Mais certains environnements économiques le poussent à privilégier la valeur de la société contre le projet. Ainsi, dans les années 2000 (dites « bulle internet »), les grands groupes ont cherché à étendre leur part de marché par développement externe. La « bulle internet » a multiplié les vocations d’entrepreneur, dans l’accès en particulier, vite métamorphosées en patrons ripoux sacrifiant leur entreprise en vendant à perte pour augmenter leur part de marché et, en conséquence, augmentant ainsi la valeur de leur société aux yeux des grands groupes du secteur.

Les grands groupes

Les grands groupes
Un grand groupe est une société qui regroupe un grand nombre de collectifs de travail. Bien sûr, le grand groupe multiplie les sociétés et les liens de dépendance les plus complexes dans un but de diversification des portefeuilles, d’optimisation fiscale, de dilution des responsabilités, etc.
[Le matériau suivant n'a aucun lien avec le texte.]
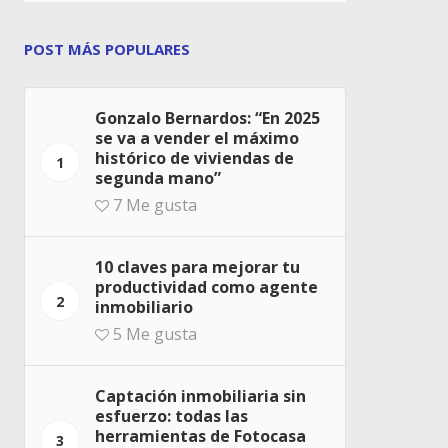
POST MÁS POPULARES
Gonzalo Bernardos: “En 2025
se va a vender el máximo
histórico de viviendas de
1
segunda mano”
7
Me gusta
10 claves para mejorar tu
productividad como agente
2
inmobiliario
5
Me gusta
Captación inmobiliaria sin
esfuerzo: todas las
herramientas de Fotocasa
3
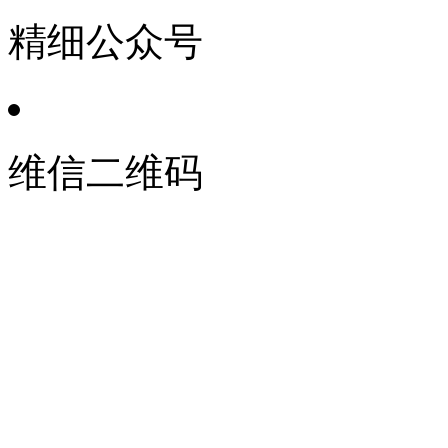
精细公众号
维信二维码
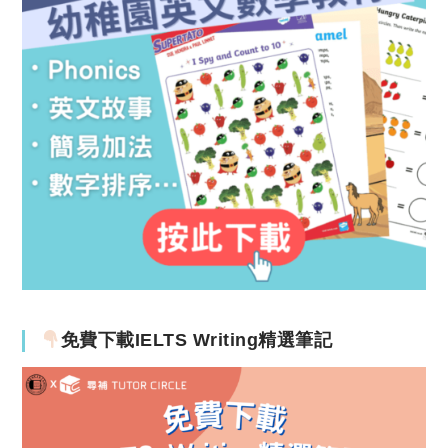
免費下載IELTS Writing精選筆記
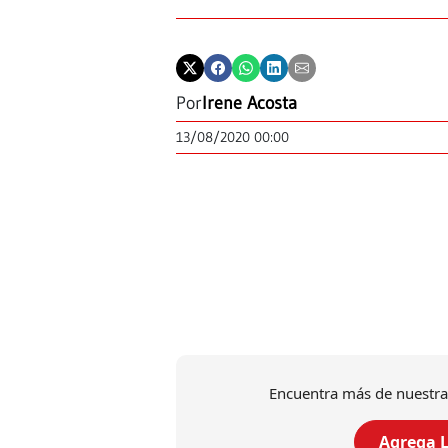
Por
Irene Acosta
13/08/2020 00:00
Encuentra más de nuestra
Agrega L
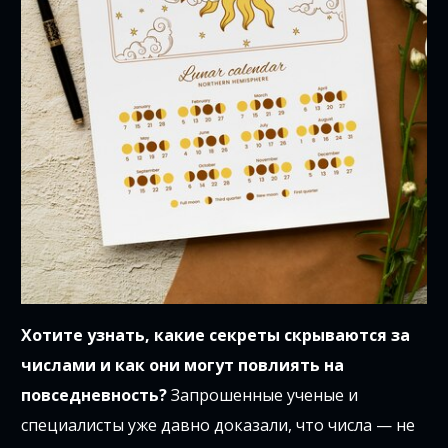
Хотите узнать, какие секреты скрываются за
числами и как они могут повлиять на
повседневность?
Запрошенные ученые и
специалисты уже давно доказали, что числа — не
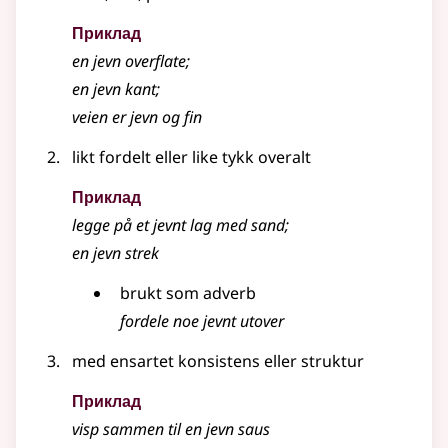
Приклад
en
jevn
overflate
;
en jevn kant
;
veien er jevn og fin
likt fordelt eller like tykk overalt
Приклад
legge på et jevnt lag med sand
;
en jevn strek
brukt som
adverb
fordele noe jevnt utover
med ensartet konsistens eller struktur
Приклад
visp sammen til en jevn saus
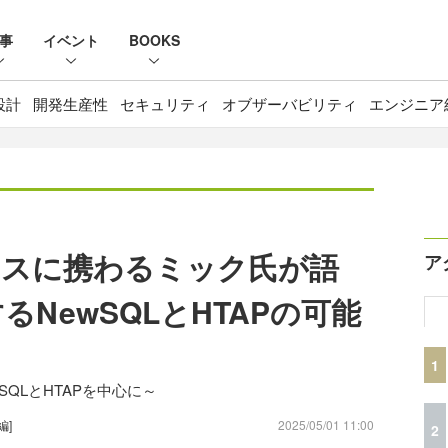
事
イベント
BOOKS
設計
開発生産性
セキュリティ
オブザーバビリティ
エンジニア
ースに携わるミック氏が語
ア
るNewSQLとHTAPの可能
1
wSQLとHTAPを中心に～
編]
2025/05/01 11:00
2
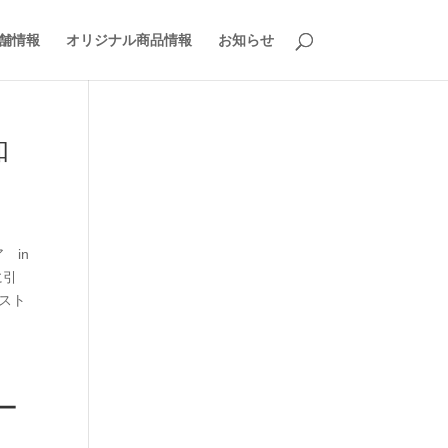
舗情報
オリジナル商品情報
お知らせ
知
 in
に引
ースト
ー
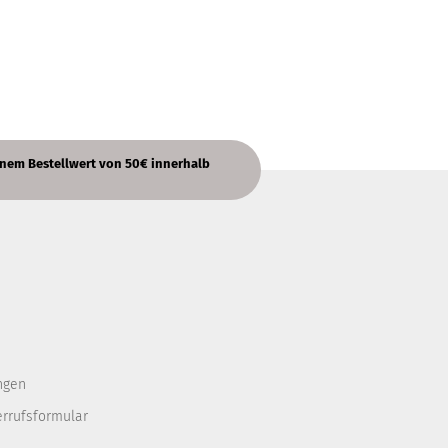
nem Bestellwert von 50€ innerhalb
ngen
errufsformular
Pour se débarrasser d’une activité insuffisamment rémunératrice, cette complexité permet de concentrer les déficits sur le collectif de travail correspondant et de s’en séparer : c’est le licenciement boursier.

Donner un statut juridique à l’entreprise

Capables de déconnecter ses objectifs de ceux du collectif de travail, la société exerce une tutelle qui met en danger la pérennité de l’entreprise. La réalité impose la prise en compte du modèle bipolaire pour décrire l’entreprise. C’est le pôle soucieux du projet d’entreprise, de sa pérennité, de son développement qui est légitime pour gouverner. Le pôle « société » n’est qu’une partie prenante.

L’entreprise est un objet social dont le développement assure le développement de toute la société en générant la richesse nécessaire à assurer l’existence des citoyens et de leur famille (enfants, jeunes gens, retraités, inactifs, malades). Ce qui fait l’entreprise c’est sa mission de création collective.

Les actionnaires ne sont pas exclus de l’entreprise, il faut simplement qu’ils acceptent la subordination de leurs intérêts à la mission de l’entreprise. Ne sont membres de l’entreprise que les actionnaires qui acceptent une direction générale de compétence à la conduite du collectif de travail pour remplir la mission de création collective.

La vie d’une entreprise peut souffrir des tempêtes qui la mettent en péril. Cette image maritime est très appropriée pour introduire une notion qui existe depuis très longtemps en droit maritime : la règle des avaries communes.

Les salariés subissent cette règle depuis toujours. Ils sont régulièrement licenciés pour « sauver l’entreprise ». Ils ont mis en place des outils pour sécuriser leur existence dans ces périodes : la sécurité sociale et sa branche chômage.

Les actionnaires n’ont aucune solidarité entre eux. Les mieux informés (délit d’initié?) savent se dégager assez tôt pour vendre à meilleur prix et investir dans une activité plus dynamique.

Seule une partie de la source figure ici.